As traders, we know how destructive strong emotions can be. The real danger lies in the profitable trades and high spirits. Just as over-confidence can easily lead to losses, over-celebrating a victory can create an imbalance that will eventually provoke an equal and opposite emotional response. The more you enjoy your profits, the more you will be disappointed in yourself after a series of losses.

Find your balance


Although positive or negative emotions can prevent you from seeing the market in a neutral way, this does not mean that you should get rid of all emotions.

In other words, don't try to suppress every emotion that springs up inside you. Attempts to do this can do more harm than good, because sooner or later repressed emotions will break out.
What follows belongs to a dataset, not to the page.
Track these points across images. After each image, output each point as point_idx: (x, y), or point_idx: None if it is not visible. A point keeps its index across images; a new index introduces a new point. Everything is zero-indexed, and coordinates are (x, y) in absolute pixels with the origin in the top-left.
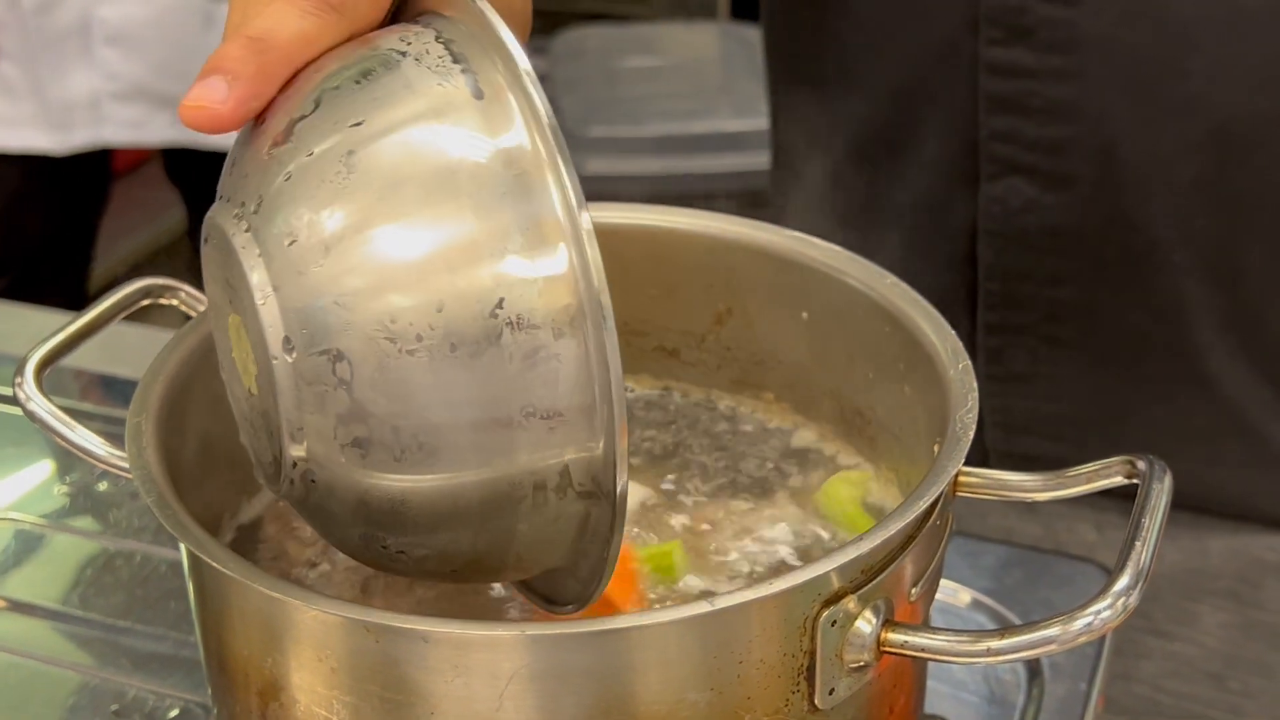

For comparison, take the wings of an airplane. They are not exactly rigid, because if they were, they would break at the first sign of turbulence. Instead, they flex to some extent, and this makes them stronger and more stable. The same goes for bridges and tall buildings. The tallest buildings in the world sway from side to side on a windy day. This is no coincidence. This helps buildings not tip over during heavy storms.

So instead of trying to contain all emotions while trading, give them some freedom. Just be sure to find and maintain the right balance.

Let's say you wait for the perfect trade setup. The price immediately went in your direction, and you are already celebrating the victory. However, the next day you open a trading terminal and find to your horror that the market has gone against your position and you are now in a deep drawdown. Are you familiar with this situation? Surely a positive emotional state after a visible profit will cause you to have an equal negative reaction to a losing position.

Try to always control your positive emotions. This will help you stay neutral and disciplined.

Remember that to be successful in trading, you don't need to prevent negative thoughts and feelings, but control them. And like everything else in trading, it's not about finding the best emotional balance, it's about finding the emotional balance that works best for you.